PEMERINTAH Provinsi Jawa Barat diminta lebih hati-hati dalam menerapkan kebijakan soal Gerakan Rereongan Sapoe Sarebu (Poe Ibu). Kebijakan itu diluncurkan Gubernur Jawa Barat Dedi Mulyadi melalui Surat Edaran (SE) Nomor 147/PMD.03.04/KESRA. Dedi Mulyadi menandatangani surat itu pada 1 Oktober 2025.
Pengamat Kebijakan Publik Universitas Padjadjaran Asep Sumaryana mengatakan gerakan Poe Ibu itu justru bisa memberikan celah terhadap tindakan korupsi jika tidak dikelola dengan baik. Menurut dia, nominal uang Rp 1.000 memang tampak kecil, tapi jika dikalikan dengan jumlah warga Jawa Barat yang mencapai 50 juta jiwa, menjadi fantastis nilainya. Melalui gerakan itu, bisa terkumpul dana sekitar Rp 50 miliar per hari.
Scroll ke bawah untuk melanjutkan membaca
"Yang dihawatirkan oleh banyak pihak (bisa jadi ladang korupsi). Jangan sampai donasi ini memberi celah bagi korupsi baru," kata Asep kepada Tempo, Senin, 6 Oktober 2025.
Asep menilai kepercayaan publik terhadap dana-dana patungan seperti itu sedang merosot. Menurut dia, masyarakat kini berada pada fase trauma karena banyaknya kasus korupsi yang terjadi akhir-akhir ini. Alhasil, kata dia, perlu dicermati lebih dalam terkait kebijakan itu dari mulai regulasi hingga pelaksanaan teknisnya.
"Kalau kita lihat juga saat ini masyarakat kita sedang trauma dengan tindak pidana korupsi. Dana bantuan dikorupsi, dana haji tidak jelas, banyak dana yang kemudian menguap tidak jelas," katanya.

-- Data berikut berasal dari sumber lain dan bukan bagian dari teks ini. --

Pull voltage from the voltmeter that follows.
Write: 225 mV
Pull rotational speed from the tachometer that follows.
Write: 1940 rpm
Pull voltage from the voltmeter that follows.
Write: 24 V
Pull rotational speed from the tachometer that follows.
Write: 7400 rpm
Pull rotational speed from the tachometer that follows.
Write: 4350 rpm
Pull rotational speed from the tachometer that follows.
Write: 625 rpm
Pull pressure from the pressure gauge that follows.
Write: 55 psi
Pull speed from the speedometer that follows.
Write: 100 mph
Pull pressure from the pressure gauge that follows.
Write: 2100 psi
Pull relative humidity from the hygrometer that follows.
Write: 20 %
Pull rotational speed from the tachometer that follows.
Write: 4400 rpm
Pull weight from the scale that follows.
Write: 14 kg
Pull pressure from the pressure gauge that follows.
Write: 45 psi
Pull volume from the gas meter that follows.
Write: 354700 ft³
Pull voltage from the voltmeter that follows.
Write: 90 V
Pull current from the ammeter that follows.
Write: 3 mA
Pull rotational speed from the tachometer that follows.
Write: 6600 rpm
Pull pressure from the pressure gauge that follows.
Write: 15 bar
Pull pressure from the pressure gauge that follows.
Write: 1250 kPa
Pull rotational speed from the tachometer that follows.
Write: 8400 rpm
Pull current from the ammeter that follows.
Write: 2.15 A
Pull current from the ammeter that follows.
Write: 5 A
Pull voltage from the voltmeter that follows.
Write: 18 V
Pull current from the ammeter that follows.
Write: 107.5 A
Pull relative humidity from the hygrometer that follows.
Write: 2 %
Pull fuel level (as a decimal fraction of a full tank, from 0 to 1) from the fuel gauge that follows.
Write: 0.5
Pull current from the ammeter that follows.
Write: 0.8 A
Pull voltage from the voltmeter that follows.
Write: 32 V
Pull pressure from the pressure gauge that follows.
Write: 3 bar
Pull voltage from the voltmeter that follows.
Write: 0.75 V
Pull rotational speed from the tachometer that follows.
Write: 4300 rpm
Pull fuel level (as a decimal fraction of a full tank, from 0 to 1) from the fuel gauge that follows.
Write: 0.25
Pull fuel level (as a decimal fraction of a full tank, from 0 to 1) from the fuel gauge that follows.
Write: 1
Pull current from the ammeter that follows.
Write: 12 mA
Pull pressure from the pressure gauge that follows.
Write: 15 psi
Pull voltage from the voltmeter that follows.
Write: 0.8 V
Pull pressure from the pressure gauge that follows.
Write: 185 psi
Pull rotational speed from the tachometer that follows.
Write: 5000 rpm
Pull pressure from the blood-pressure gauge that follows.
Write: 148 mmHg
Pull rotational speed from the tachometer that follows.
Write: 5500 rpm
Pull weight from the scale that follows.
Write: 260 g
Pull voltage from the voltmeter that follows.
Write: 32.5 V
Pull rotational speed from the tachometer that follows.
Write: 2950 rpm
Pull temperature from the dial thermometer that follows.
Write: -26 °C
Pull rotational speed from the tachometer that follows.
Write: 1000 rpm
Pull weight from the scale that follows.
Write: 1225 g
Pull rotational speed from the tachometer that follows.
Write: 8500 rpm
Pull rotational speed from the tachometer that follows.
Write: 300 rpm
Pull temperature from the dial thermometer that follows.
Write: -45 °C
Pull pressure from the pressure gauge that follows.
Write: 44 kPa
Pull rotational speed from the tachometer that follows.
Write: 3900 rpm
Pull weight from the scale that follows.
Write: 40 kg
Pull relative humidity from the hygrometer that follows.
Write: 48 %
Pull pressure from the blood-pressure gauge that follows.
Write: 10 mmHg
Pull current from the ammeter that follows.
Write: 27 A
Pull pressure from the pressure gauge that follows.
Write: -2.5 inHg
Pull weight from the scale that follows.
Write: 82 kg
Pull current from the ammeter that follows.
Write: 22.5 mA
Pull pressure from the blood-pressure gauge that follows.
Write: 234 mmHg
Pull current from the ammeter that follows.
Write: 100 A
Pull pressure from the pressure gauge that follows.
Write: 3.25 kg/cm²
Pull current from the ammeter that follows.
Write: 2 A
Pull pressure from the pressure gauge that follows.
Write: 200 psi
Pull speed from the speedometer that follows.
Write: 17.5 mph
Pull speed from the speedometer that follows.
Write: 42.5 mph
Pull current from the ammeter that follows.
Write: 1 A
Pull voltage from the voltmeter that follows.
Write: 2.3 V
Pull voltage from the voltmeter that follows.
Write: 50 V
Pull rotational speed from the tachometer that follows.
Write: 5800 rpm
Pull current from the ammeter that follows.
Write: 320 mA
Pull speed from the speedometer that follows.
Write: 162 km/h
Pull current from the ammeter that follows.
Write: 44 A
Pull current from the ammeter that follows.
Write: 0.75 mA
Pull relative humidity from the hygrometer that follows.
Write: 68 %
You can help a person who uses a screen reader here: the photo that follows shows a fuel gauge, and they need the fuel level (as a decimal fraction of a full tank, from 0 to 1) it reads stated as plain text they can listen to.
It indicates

Dedi Mulyadi mengklaim Gerakan Rereongan Poe Ibu itu merupakan gerakan partisipatif berbasis gotong royong yang mengedepankan kearifan lokal "silih asah, silih asih, silih asuh."
SE Gerakan Poe Ibu itu ditujukan kepada Bupati juga Wali Kota se-Jawa Barat, Kepala Perangkat Daerah di lingkungan Pemprov Jawa Barat, juga Kantor Wilayah Kementerian Agama Jawa Barat. Dedi mengajak aparatur sipil negara (ASN), pelajar, juga warga Jawa Barat meningkatkan kesetiakawanan sosial juga memperkuat pemenuhan hak dasar di bidang Pendidikan dan kesehatan.
Menurut dia, Rereongan Poe Ibu menjadi semacam wadah donasi publik resmi yang mampu menjawab kebutuhan masyarakat yang bersifat darurat dan mendesak di bidang pendidikan dan kesehatan dengan skala terbatas.
"Melalui Gerakan Rereongan Poe Ibu, kami mengajak ASN, pelajar, dan masyarakat menyisihkan Rp1.000 per hari. Kontribusi sederhana ini menjadi wujud solidaritas dan kesukarelawanan sosial, demi membantu kebutuhan darurat masyarakat," kata Dedi Mulyadi dalam keterangan tertulis yang diakses dari laman resmi Pemprov Jawa Barat, Ahad, 5 Oktober 2025.
Dedi mengatakan uang hasil donasi yang terkumpul akan dimasukkan ke dalam rekening khusus Bank BJB dengan format nama rekening Rereongan Poe Ibu. "Pengumpulan, pengelolaan, penyaluran, pencatatan, dan pelaporan dana dilakukan oleh pengelola setempat yang bertanggung jawab penuh terhadap akuntabilitasnya," katanya.
Mengenai transparansi penggunaan dana donasi, kata dia, laporan penggunaan dana akan disampaikan kepada publik melalui aplikasi Sapawarga dan Portal Layanan Publik Pemprov Jawa Barat. Selain itu, laporan penggunaan dana juga akan diumumkan di akun media sosial masing-masing Lembaga dengan mencantumkan tagar RereonganPoeIbu.
"Di sekolah, pengawasan dilakukan oleh kepala sekolah dengan koordinasi Dinas Pendidikan dan Kantor Kementerian Agama," katanya. "Sedangkan di lingkungan atau RT/RW, dilaksanakan oleh Kepala Desa/Lurah, serta koordinasi keseluruhannya dilaksanakan oleh Camat."